Teatrem jest Polska. Rządy PiS to sztuka, która właśnie się skończyła, a halabardnikiem jest Piotr Pacewicz z "Gazety Wyborczej", który głaszcze się z ukontentowaniem po brodzie, bo bitwa wygrana, ale i gromko ostrzega, by baczyć, czy kaczystowska reakcja nie podnosi łba. "Serce śpiewa, ale rozum ostrzega" – pisze Pacewicz w artykule "Rzeczpospolita pusta" ("GW", 27.10.2007). Siły światła pokonały ciemność cudem (gospodarczym?), bo w Polsce "potencjał Kaczyńskiego jest ogromny" i "jeszcze wyższy niż jego wynik wyborczy".
Wynika to ponoć z badań, w których Polacy pytani, czy demokracja ma przewagę nad innymi formami rządów, odpowiedzieli w większości: "trudno powiedzieć". 90 proc. dodało jeszcze, że reformy po 1989 roku albo się nie udały, albo "trudno powiedzieć". Wnioski są więc ponure: wszyscy ci wrogowie wolności, demokracji i reform są potencjalnymi wyborcami PiS. Prezes Kaczyński nie sieje, ale mu rośnie.

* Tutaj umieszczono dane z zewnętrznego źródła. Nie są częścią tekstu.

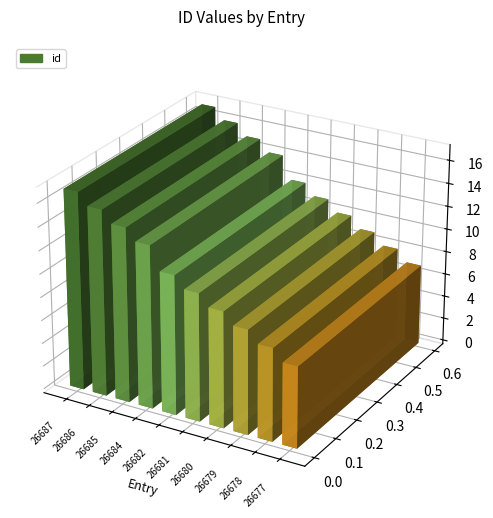

What is the difference between the maximum and second lowest values?

9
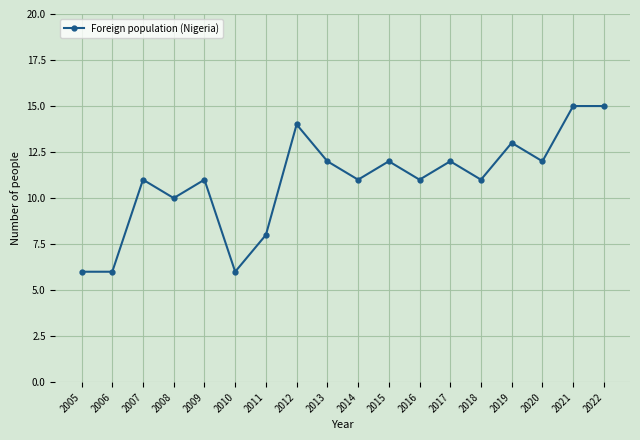

Read the value at 2020.

12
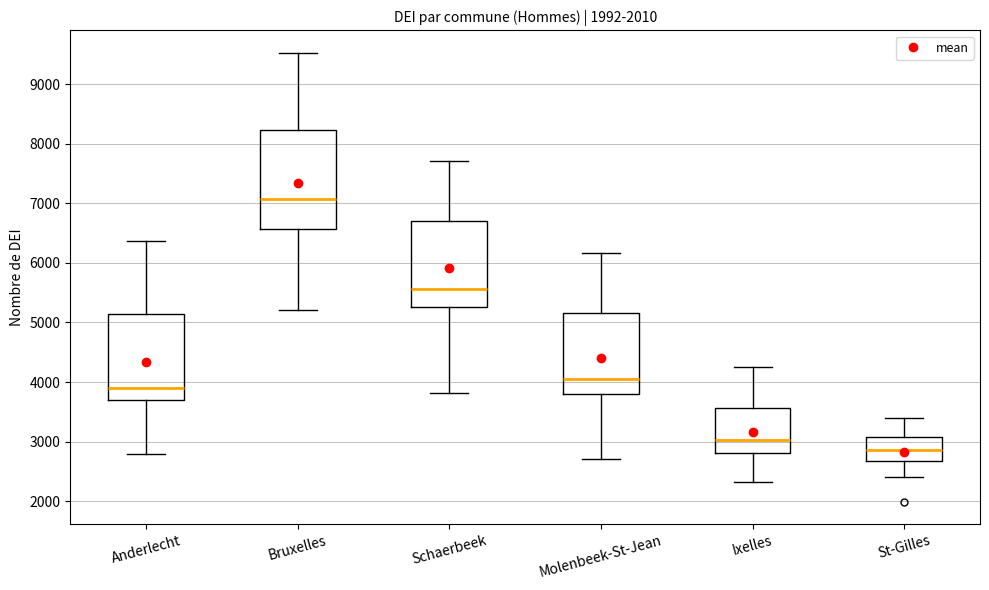

Which box's median line is the lowest?

St-Gilles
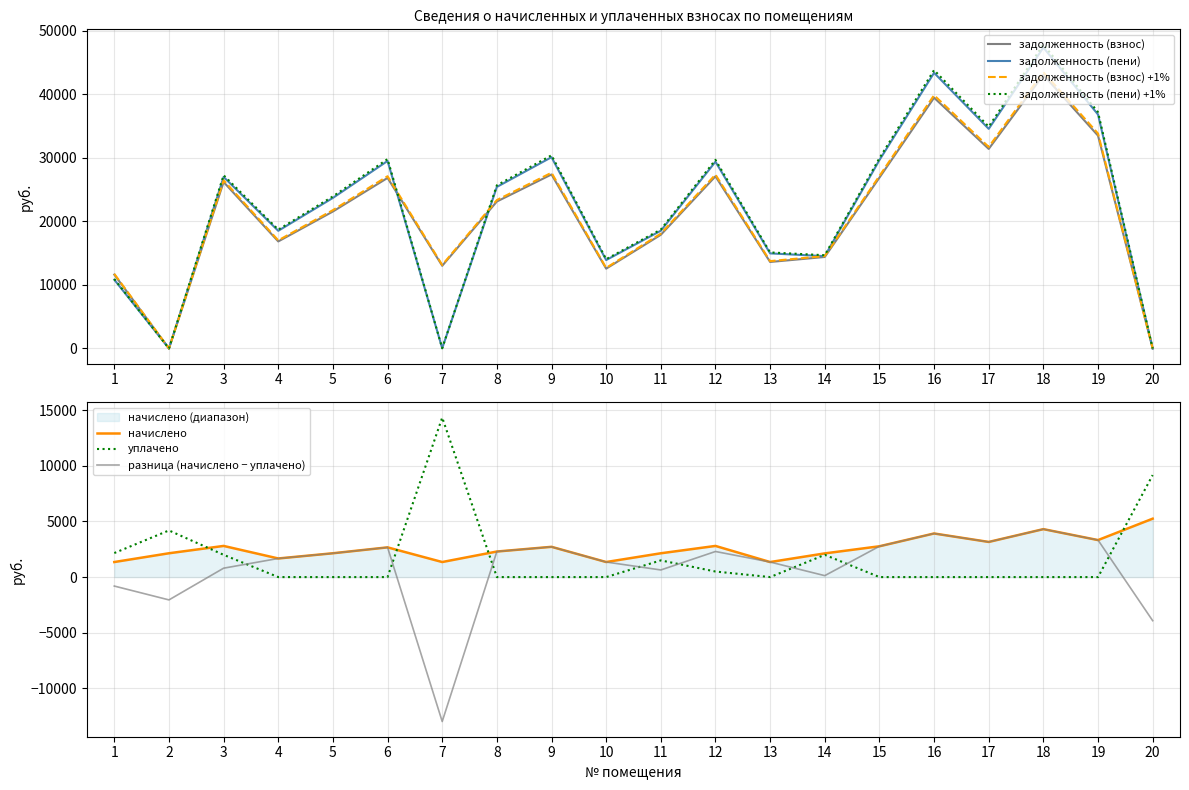

Read the задолженность (взнос) value at 10.

12568.0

A jak za cztery lata urośnie na samodzielną większość, to wiadomo – amen, kaplica i finis Poloniae.
Dlatego długi marsz postępu dopiero się rozpoczyna. Zatem nie czas na dziennikarską niezależność. Pacewicz porzuca maskę obiektywnego komentatora i woła: "wygraliśmy przypadkiem!". I dodaje: niech trwa "mobilizacja wykształciuchów, w której "Gazeta " brała przecież udział".
Tylko jak takie wyznanie wiary ma się do deklarowanej niezależności "Gazety"? W tekście jest zresztą tyle "my" i "-śmy", że ani chybi wybory wygrała nie Platforma Obywatelska, tylko Pacewicz Odważny. Bohater naszych czasów zakasał rękawy i woła: "Pomożecie?", czekając, aż echo z redakcji prasowych, radiowych i telewizyjnych odpowie: "Pomożemy!". Bo dziennikarz obiektywny to fajna rzecz, ale lepszy od niego jest dziennikarz zaangażowany. A najlepszy ten zaangażowany do teatru, w którym repertuar układa "Gazeta Wyborcza".